Further he collects the $500.00 from PW2 as the first installment and put it into his pocket and told him to follow him to the office. This is the accused person’s version. He explained why he did all these things because customer service. But PW2 in his cross examination denied and stated that it was the Accused’s idea to meet at the Chillie’s restaurant. PW2 denied that accused told him to follow. But accused told PW2 to bring $600.00 before the offer letter and there is no explanation for this request before the offer letter and how he calculated the amount $600.00. First Mesake told PW2 to come to his office but later he changed it to Chillie’s restaurant after PW2 informed him that he was unable to come in the morning.
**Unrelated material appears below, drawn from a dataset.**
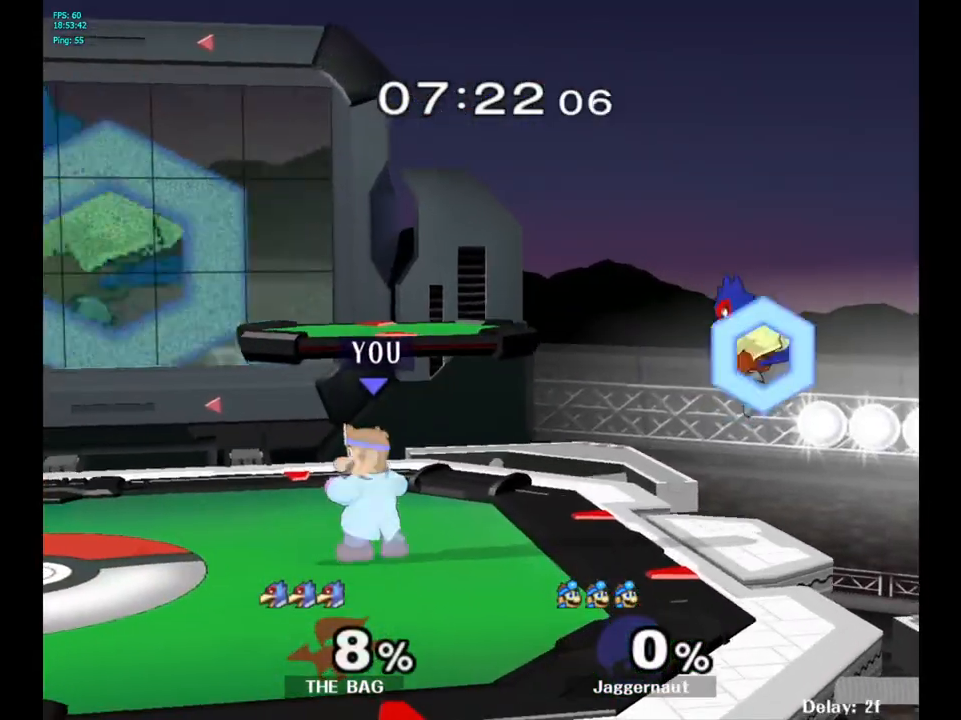
{"buttons": [], "left_stick": "right", "right_stick": "center", "events": [[250, "left_stick", "right"], [400, "A", "down"], [450, "A", "up"]]}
I cannot find any reason in the defence evidence why this accused was in such a hurry to give this offer letter to PW2 and to collect payments before the offer letter”.


  1. The learned Magistrate at paragraph 23 of her judgment analysed the evidence of the Appellant and rejected it. Her Worship has given reasons for her finding. The learned Magistrate’s finding that it was Appellant’s idea to meet the complainant at Chillie’s restaurant is founded on facts proved in evidence. She was not mistaken. There is no error in fact or law. Therefore, this ground should be dismissed.

Ground 2


  1. The Appellant contends that the trial Magistrate erred in fact and in law in her assessment of the evidence at paragraph 24 of the judgment upon the following grounds:

i. The trial Magistrate failed to properly consider the Appellant’s duty as an estate officer in relation to the lease offer letter of the complainant;

ii. The trial Magistrate failed to consider that the schedule of costs in the lease offer was standard costs and it was open to the appellant to divulge the same to the complainant when asked;

iii. The trial Magistrate failed to consider that an offeree had the choice of installment payment, part payment or full payment of the schedule of costs in the lease offer within the stipulated time in the lease offer.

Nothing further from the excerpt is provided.